Uncomfortably Close Baboons: Part III

(You can also read about Part I and Part II if you're interested):

Alyssa and our family just returned from 5 days on the Kenyan Coast for an East African retreat for World Harvest Mission, the agency that we are applying with to go to Burundi, with whom we will hopefully be approved in late September, after we get back. It was a really great chance to get to know some very quality people, and we look forward to working with them in the future. We are even more excited about working with this agency after this experience.

But this post isn't about that. It's about monkeys.

The group of beach cottages where we stayed has the most impressive local monkey population I have yet encountered. We saw some of the seasonal residents there putting plates of food out for them, which may explain a lot. There are 3 main types:

1. The Vervet Monkeys, of which there seemed to be two varieties.

2. The Colobus Monkeys, which always have a sagacious look about them.

3. The Baboons

Now, baboons are generally recognized as peaceful creatures, but they can grow pretty big, and are known for aggressive tendencies once in a while. On arrival, we were told to keep our doors shut, lest the monkeys get in to go after the food. One morning, a vertiable troop of about 10 baboons made their way onto our veranda. Three of them stood on the opposite side of the glass, checking out Maggie, who stood there fearlessly proclaiming, "No come in my house!" You tell those monkeys, Maggie! Here is one of them:

In an impressive show of domination, one of the big males climbed up on our veranda chair, seen below, then grapped the cushion, set it up on the rail, let out a big yawn (baring his huge incisors) and laid down for a brief nap.Though we hadn't left any food out, we had left a few beach things, notably Maggie's swimsuit as well as a pink, inflatable fish intertube pool toy. These were seized by the troop of baboons and run through the common area between the cottages. Here's a picture of the baboons running around with our pool toy. Seen below, baboon teeth and inflatable pool toys do not always make the best playmates, and Maggie's fish suffered a fatality on behalf of the activity.

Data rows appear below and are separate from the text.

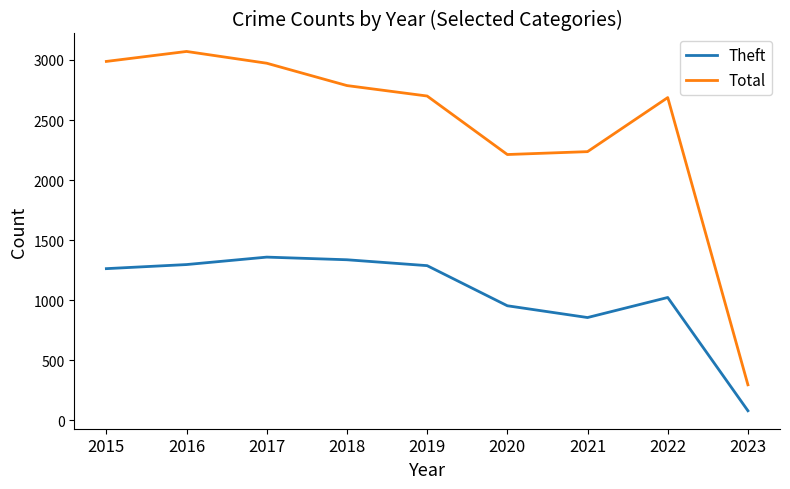

Which series has the largest total across all categories?

Total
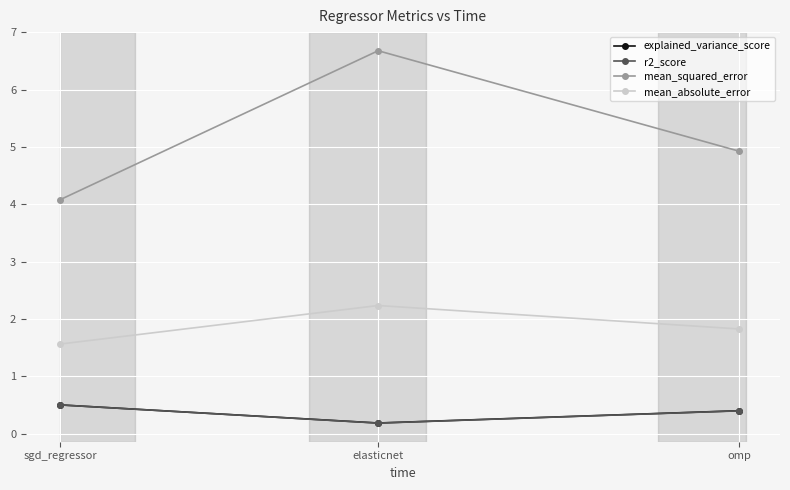

What is the sum of the explained_variance_score values at elasticnet and sgd_regressor?

0.7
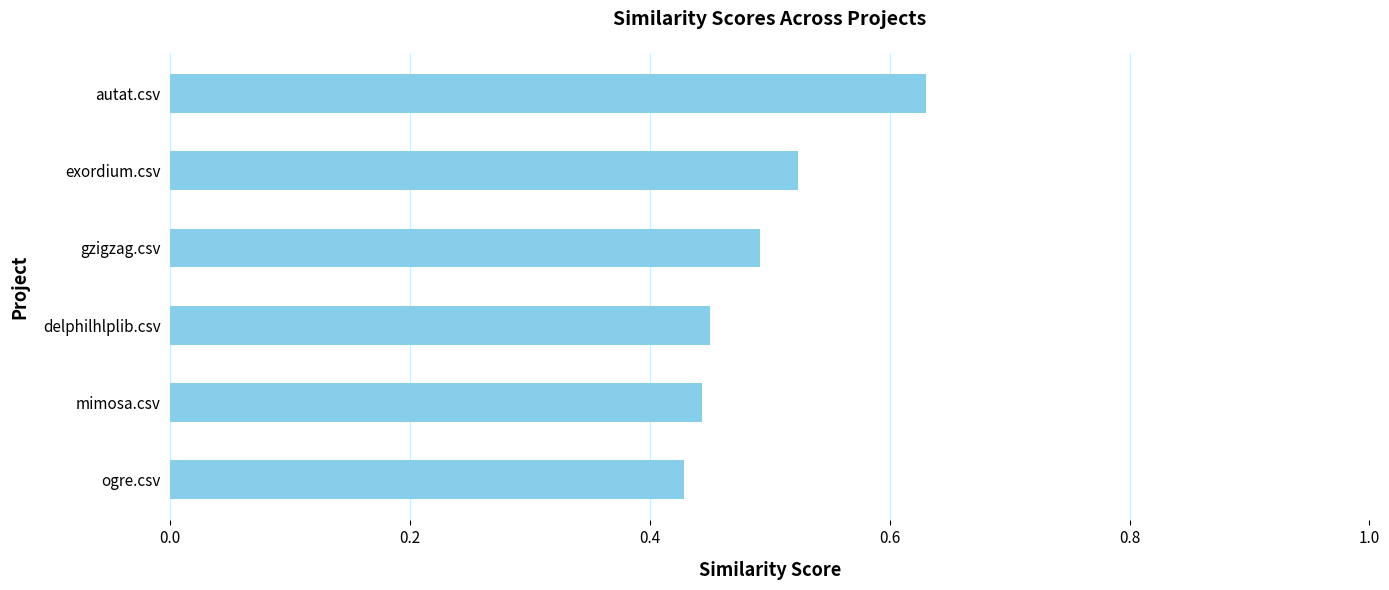

What position from the top is ogre.csv?

6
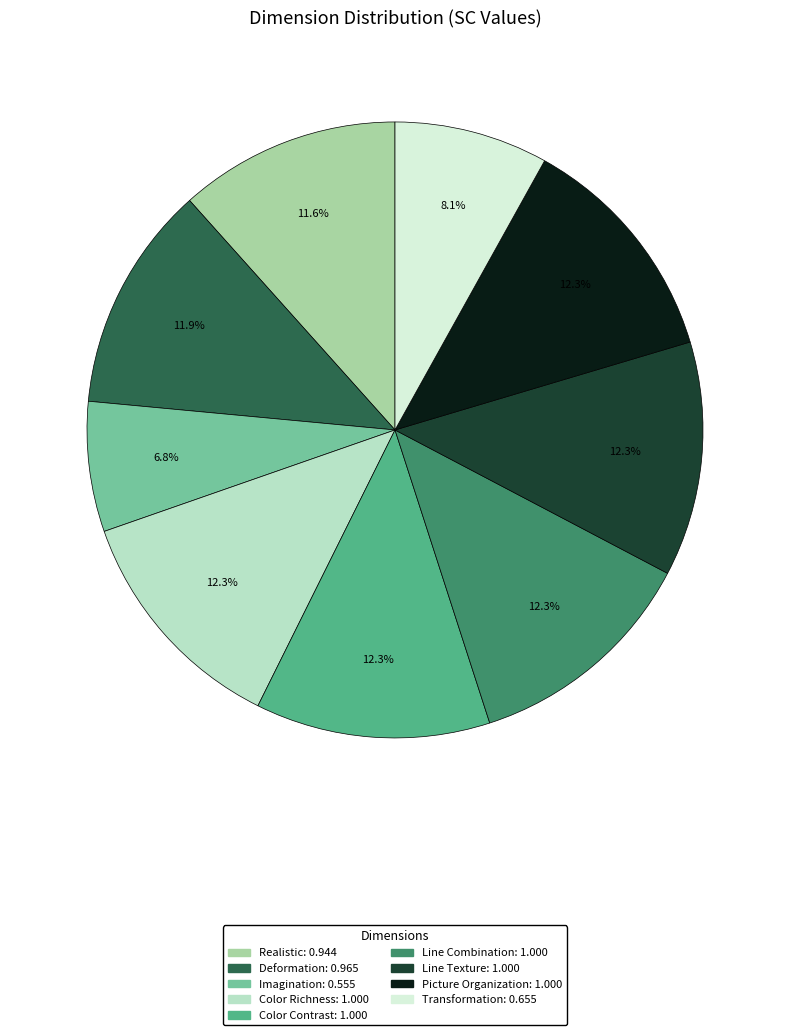

What percentage is NOT represented by Line Texture?

87.7%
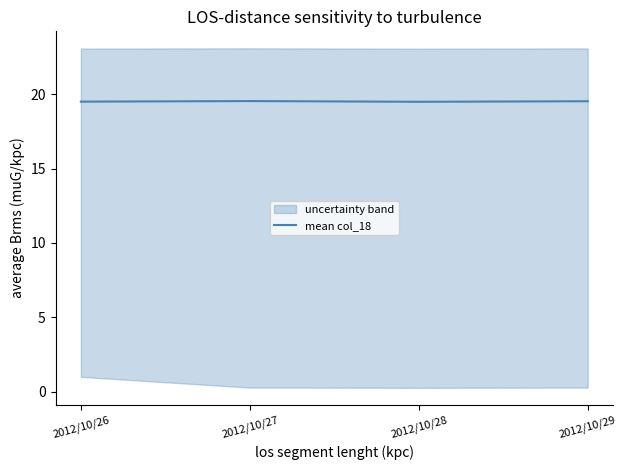

List the labels in order of value, smallest first.

2012/10/28, 2012/10/26, 2012/10/29, 2012/10/27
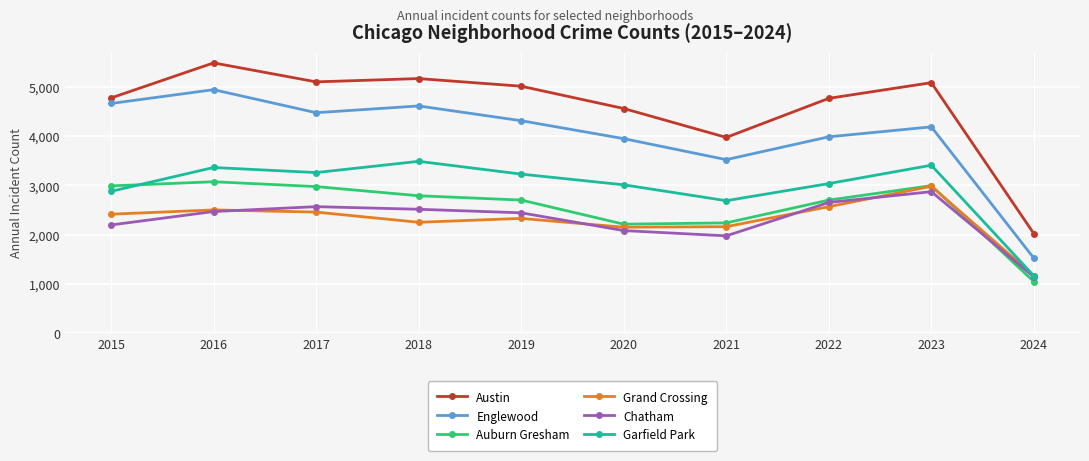

What are all the series names shown in the legend?

Austin, Englewood, Auburn Gresham, Grand Crossing, Chatham, Garfield Park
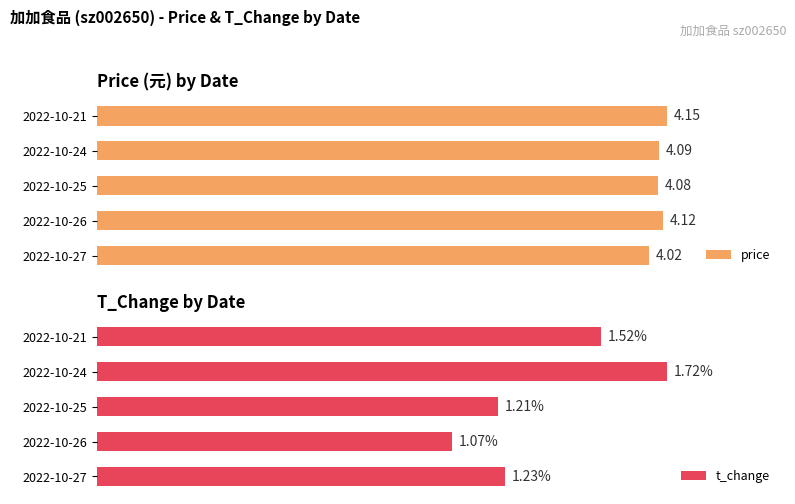

Which series has the largest total across all categories?

price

My wife, ever dauntless of baboon mischief spotted the swimsuit in the hands of a few young ones across the lawn and decided she was up to the task. I tried to argue that the big ones would come to the aid of the little ones if they looked threatened, but she would have none of it. She ran quickly and excitedly towards the little gaggle, and they scattered in true cowardly monkey spirit. Here she is with the spoils of her victory.

Maggie's linguistic development is really coming along, and she is putting more and more words together every day. She proudly told everyone that day: "Baboons take my fish!" There it is. Subject, action verb, correct possessive pronoun, and direct object. All together. How bizarre that it was actually true.


Uttz Family said...

Never a dull moment with those monkeys :) Mariah

susan said...

great story. i was ready to see a baboon sporting a swimsuit!

Timothy said...

What a mom Rachel is...no fear for her children!!!!

kimche said...

I think you should make a bumper sticker with that phrase-- profound meaning!